[Collection entries]
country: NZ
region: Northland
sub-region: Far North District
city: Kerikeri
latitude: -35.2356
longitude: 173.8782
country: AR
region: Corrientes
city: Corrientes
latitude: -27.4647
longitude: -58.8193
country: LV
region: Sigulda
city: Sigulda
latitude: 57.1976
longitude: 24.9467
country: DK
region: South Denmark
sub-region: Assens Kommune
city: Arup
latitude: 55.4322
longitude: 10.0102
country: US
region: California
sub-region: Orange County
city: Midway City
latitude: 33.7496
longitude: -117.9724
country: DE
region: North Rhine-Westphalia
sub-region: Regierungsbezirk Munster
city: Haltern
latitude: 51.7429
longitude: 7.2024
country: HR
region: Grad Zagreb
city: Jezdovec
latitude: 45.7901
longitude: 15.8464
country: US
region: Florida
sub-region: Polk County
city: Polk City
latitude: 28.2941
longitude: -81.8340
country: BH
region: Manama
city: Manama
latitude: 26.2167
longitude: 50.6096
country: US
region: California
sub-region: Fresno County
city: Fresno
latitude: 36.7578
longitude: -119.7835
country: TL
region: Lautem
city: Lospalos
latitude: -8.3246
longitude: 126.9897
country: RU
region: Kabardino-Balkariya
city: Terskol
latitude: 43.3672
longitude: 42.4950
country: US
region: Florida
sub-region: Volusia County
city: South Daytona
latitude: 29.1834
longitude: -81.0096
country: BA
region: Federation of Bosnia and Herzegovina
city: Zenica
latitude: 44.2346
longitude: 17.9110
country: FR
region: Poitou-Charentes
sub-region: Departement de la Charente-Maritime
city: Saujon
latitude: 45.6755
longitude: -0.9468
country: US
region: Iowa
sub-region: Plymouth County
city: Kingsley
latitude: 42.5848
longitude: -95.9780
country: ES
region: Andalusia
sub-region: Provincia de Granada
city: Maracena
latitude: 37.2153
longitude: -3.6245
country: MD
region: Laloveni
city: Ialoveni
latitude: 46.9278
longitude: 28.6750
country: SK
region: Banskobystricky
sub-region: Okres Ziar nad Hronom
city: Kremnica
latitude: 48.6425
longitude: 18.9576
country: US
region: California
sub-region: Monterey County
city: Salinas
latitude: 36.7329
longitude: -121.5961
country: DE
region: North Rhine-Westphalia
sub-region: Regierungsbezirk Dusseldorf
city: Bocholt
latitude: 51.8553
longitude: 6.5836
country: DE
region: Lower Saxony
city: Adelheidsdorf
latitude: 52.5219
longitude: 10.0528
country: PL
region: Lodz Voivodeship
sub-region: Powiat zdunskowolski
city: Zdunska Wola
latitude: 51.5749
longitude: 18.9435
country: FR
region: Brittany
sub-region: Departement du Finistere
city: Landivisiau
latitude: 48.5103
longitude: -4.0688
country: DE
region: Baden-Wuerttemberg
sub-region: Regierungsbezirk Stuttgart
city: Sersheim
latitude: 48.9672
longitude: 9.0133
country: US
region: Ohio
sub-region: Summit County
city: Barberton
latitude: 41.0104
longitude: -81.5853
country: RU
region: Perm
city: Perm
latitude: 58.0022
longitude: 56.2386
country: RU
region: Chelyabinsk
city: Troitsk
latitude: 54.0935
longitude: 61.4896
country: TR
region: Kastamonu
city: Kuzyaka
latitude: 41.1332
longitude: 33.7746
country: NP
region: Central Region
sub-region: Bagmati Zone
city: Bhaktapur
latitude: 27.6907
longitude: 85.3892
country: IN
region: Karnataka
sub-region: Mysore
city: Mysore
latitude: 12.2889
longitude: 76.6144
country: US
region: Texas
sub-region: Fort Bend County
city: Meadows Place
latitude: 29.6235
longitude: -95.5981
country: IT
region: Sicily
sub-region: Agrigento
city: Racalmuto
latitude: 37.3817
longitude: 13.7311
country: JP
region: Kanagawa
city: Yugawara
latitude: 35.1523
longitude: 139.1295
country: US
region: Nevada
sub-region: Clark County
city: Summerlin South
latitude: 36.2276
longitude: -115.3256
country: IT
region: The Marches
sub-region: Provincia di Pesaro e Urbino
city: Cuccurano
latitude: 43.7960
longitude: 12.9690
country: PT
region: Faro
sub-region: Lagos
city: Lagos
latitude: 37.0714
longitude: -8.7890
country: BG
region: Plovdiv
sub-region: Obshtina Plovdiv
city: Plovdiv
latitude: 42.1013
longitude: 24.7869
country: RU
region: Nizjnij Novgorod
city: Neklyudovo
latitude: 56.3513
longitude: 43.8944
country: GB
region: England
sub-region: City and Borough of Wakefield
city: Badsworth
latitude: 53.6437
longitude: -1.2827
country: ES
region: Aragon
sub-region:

__Aim__: Copy out every one of the lines above without changing anything.

__Worked solution__:
country: NZ
region: Northland
sub-region: Far North District
city: Kerikeri
latitude: -35.2356
longitude: 173.8782
country: AR
region: Corrientes
city: Corrientes
latitude: -27.4647
longitude: -58.8193
country: LV
region: Sigulda
city: Sigulda
latitude: 57.1976
longitude: 24.9467
country: DK
region: South Denmark
sub-region: Assens Kommune
city: Arup
latitude: 55.4322
longitude: 10.0102
country: US
region: California
sub-region: Orange County
city: Midway City
latitude: 33.7496
longitude: -117.9724
country: DE
region: North Rhine-Westphalia
sub-region: Regierungsbezirk Munster
city: Haltern
latitude: 51.7429
longitude: 7.2024
country: HR
region: Grad Zagreb
city: Jezdovec
latitude: 45.7901
longitude: 15.8464
country: US
region: Florida
sub-region: Polk County
city: Polk City
latitude: 28.2941
longitude: -81.8340
country: BH
region: Manama
city: Manama
latitude: 26.2167
longitude: 50.6096
country: US
region: California
sub-region: Fresno County
city: Fresno
latitude: 36.7578
longitude: -119.7835
country: TL
region: Lautem
city: Lospalos
latitude: -8.3246
longitude: 126.9897
country: RU
region: Kabardino-Balkariya
city: Terskol
latitude: 43.3672
longitude: 42.4950
country: US
region: Florida
sub-region: Volusia County
city: South Daytona
latitude: 29.1834
longitude: -81.0096
country: BA
region: Federation of Bosnia and Herzegovina
city: Zenica
latitude: 44.2346
longitude: 17.9110
country: FR
region: Poitou-Charentes
sub-region: Departement de la Charente-Maritime
city: Saujon
latitude: 45.6755
longitude: -0.9468
country: US
region: Iowa
sub-region: Plymouth County
city: Kingsley
latitude: 42.5848
longitude: -95.9780
country: ES
region: Andalusia
sub-region: Provincia de Granada
city: Maracena
latitude: 37.2153
longitude: -3.6245
country: MD
region: Laloveni
city: Ialoveni
latitude: 46.9278
longitude: 28.6750
country: SK
region: Banskobystricky
sub-region: Okres Ziar nad Hronom
city: Kremnica
latitude: 48.6425
longitude: 18.9576
country: US
region: California
sub-region: Monterey County
city: Salinas
latitude: 36.7329
longitude: -121.5961
country: DE
region: North Rhine-Westphalia
sub-region: Regierungsbezirk Dusseldorf
city: Bocholt
latitude: 51.8553
longitude: 6.5836
country: DE
region: Lower Saxony
city: Adelheidsdorf
latitude: 52.5219
longitude: 10.0528
country: PL
region: Lodz Voivodeship
sub-region: Powiat zdunskowolski
city: Zdunska Wola
latitude: 51.5749
longitude: 18.9435
country: FR
region: Brittany
sub-region: Departement du Finistere
city: Landivisiau
latitude: 48.5103
longitude: -4.0688
country: DE
region: Baden-Wuerttemberg
sub-region: Regierungsbezirk Stuttgart
city: Sersheim
latitude: 48.9672
longitude: 9.0133
country: US
region: Ohio
sub-region: Summit County
city: Barberton
latitude: 41.0104
longitude: -81.5853
country: RU
region: Perm
city: Perm
latitude: 58.0022
longitude: 56.2386
country: RU
region: Chelyabinsk
city: Troitsk
latitude: 54.0935
longitude: 61.4896
country: TR
region: Kastamonu
city: Kuzyaka
latitude: 41.1332
longitude: 33.7746
country: NP
region: Central Region
sub-region: Bagmati Zone
city: Bhaktapur
latitude: 27.6907
longitude: 85.3892
country: IN
region: Karnataka
sub-region: Mysore
city: Mysore
latitude: 12.2889
longitude: 76.6144
country: US
region: Texas
sub-region: Fort Bend County
city: Meadows Place
latitude: 29.6235
longitude: -95.5981
country: IT
region: Sicily
sub-region: Agrigento
city: Racalmuto
latitude: 37.3817
longitude: 13.7311
country: JP
region: Kanagawa
city: Yugawara
latitude: 35.1523
longitude: 139.1295
country: US
region: Nevada
sub-region: Clark County
city: Summerlin South
latitude: 36.2276
longitude: -115.3256
country: IT
region: The Marches
sub-region: Provincia di Pesaro e Urbino
city: Cuccurano
latitude: 43.7960
longitude: 12.9690
country: PT
region: Faro
sub-region: Lagos
city: Lagos
latitude: 37.0714
longitude: -8.7890
country: BG
region: Plovdiv
sub-region: Obshtina Plovdiv
city: Plovdiv
latitude: 42.1013
longitude: 24.7869
country: RU
region: Nizjnij Novgorod
city: Neklyudovo
latitude: 56.3513
longitude: 43.8944
country: GB
region: England
sub-region: City and Borough of Wakefield
city: Badsworth
latitude: 53.6437
longitude: -1.2827
country: ES
region: Aragon
sub-region:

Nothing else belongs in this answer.